- **Tugas 1**
Ambil setiap baris entri yang memuat string "slashAmount", dengan membedakan huruf besar dan kecil.

- **Potongan Teks**
● ● ● ●
Kajian Perbandingan Aliran Filsafat Ilmu Rasionalisme dan Empirisme
Pengantar Aliran Filsafat Rasionalisme
Eureka Pendidikan. Secara etimologis, rasionalisme berasal dari kata bahasa Inggris rationalims, dan kata ini berakar dari bahasa Latin ratio yang berarti “akal”, Lacey (2000) menambahkan bahwa berdasarkan akar katanya rasionalisme adalah sebuah pandangan yang berpegang bahwa akal merupakan sumber bagi pengetahuan dan pembenaran.
Para pendukung Rasionalisme mulai dengan sebuah pernyataan aksioma dasar yang diduganakan untuk membangun sistem pemikirannya diturunkan dari ide yang menurut anggapannya sudah sangat jelas, tegas, dan pasti dalam pikiran manusia. Pikiran manusia mempunyai kemampuan untuk mengetahui ide tersebut, hanya saja manusia tidak mampu menciptakannya begitu saja di dalam fikirannya. ide dipelajari lewat pengalaman. Ide tersebut kiranya sudah ada “ di sana” sebagai bagian dari kenyataan dasar dan pikiran manusia.
Kaum rasionalis berdalil bahwa karena pikiran dapat memahami prinsip, maka prinsip itu harus ada, artinya prinsip harus benar dan nyata. Jika prinsip itu tidak ada, orang tidak mungkinkan dapat menggambarkannya. Prinsip dianggap sebagai sesuatu yang a priori, dan karenanya prinsip tidak dikembangkan dari pengalaman, bahkan sebaliknya pengalaman hanya dapat dimengerti bila ditinjau dari prinsip tersebut. Dalam perkembangannya Rasionalisme diusung oleh banyak tokoh, masing-masingnya dengan ajaran-ajaran yang khas, namun tetap dalam satu koridor yang sama.
● ● ● ●
Entri yang diambil dari sebuah dataset
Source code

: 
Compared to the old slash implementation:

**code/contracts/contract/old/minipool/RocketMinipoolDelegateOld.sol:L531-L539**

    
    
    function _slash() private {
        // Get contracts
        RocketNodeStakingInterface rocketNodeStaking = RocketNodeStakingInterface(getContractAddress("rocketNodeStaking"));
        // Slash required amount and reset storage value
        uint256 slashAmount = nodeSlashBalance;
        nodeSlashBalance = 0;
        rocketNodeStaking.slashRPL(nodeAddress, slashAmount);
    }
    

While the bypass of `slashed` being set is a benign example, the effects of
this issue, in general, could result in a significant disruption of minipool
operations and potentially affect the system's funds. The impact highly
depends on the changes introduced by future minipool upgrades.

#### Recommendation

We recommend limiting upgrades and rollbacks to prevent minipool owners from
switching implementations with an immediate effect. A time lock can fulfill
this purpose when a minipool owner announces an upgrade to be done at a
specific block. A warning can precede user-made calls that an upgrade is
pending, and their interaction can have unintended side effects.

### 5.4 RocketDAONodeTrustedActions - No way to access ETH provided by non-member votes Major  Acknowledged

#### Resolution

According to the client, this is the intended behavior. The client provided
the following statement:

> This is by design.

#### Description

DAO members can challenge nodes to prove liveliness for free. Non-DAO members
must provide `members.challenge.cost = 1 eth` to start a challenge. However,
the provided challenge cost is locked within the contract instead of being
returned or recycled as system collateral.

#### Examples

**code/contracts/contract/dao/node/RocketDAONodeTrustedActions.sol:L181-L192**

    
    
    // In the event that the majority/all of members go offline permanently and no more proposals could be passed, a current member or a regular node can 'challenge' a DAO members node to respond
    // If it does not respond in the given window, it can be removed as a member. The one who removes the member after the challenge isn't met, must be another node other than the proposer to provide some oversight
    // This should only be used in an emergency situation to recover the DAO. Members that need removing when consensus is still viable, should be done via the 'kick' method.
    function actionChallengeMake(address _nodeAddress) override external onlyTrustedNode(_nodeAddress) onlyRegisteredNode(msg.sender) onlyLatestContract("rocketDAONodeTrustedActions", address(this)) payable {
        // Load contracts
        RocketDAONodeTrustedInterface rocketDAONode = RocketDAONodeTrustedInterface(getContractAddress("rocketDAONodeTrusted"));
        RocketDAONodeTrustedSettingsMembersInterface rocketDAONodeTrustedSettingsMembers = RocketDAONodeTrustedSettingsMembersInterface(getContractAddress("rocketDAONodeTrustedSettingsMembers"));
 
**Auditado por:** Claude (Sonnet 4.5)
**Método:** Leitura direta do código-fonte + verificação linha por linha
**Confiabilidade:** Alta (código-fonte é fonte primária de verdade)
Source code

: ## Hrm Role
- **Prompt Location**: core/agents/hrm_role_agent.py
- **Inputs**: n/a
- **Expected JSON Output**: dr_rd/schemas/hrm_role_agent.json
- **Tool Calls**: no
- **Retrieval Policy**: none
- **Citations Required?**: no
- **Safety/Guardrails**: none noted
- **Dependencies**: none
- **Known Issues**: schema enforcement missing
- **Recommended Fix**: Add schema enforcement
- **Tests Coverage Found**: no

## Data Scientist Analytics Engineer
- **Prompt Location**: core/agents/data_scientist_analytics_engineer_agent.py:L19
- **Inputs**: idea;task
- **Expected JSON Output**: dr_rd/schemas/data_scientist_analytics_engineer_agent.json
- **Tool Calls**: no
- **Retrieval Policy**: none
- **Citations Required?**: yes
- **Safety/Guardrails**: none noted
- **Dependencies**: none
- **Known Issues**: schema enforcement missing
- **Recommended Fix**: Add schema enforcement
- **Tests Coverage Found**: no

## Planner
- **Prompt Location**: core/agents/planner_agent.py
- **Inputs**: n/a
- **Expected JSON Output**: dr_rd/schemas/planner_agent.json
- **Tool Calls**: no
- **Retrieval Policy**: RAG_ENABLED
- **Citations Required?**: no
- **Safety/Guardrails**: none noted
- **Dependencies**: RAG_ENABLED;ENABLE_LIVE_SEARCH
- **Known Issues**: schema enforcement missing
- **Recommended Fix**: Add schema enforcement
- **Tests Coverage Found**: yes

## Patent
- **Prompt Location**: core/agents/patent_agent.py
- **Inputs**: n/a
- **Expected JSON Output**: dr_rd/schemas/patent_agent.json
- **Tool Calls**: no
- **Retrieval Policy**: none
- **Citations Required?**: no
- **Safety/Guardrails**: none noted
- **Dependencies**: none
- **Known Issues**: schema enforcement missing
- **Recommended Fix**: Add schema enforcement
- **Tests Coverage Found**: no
● ● ● ●
- **Tugas 2**
Tulis ulang bagian teks tentang rasionalisme yang dibuka dengan kata-kata "Para pendukung Rasionalisme" dan ditutup dengan "dan pikiran manusia.", dengan mengganti "sistem pemikirannya" menjadi "kerangka pemikirannya".

- **Jawaban Anda 1**
        uint256 slashAmount = nodeSlashBalance;
        rocketNodeStaking.slashRPL(nodeAddress, slashAmount);

- **Jawaban Anda 2**
Para pendukung Rasionalisme mulai dengan sebuah pernyataan aksioma dasar yang diduganakan untuk membangun kerangka pemikirannya diturunkan dari ide yang menurut anggapannya sudah sangat jelas, tegas, dan pasti dalam pikiran manusia. Pikiran manusia mempunyai kemampuan untuk mengetahui ide tersebut, hanya saja manusia tidak mampu menciptakannya begitu saja di dalam fikirannya. ide dipelajari lewat pengalaman. Ide tersebut kiranya sudah ada “ di sana” sebagai bagian dari kenyataan dasar dan pikiran manusia.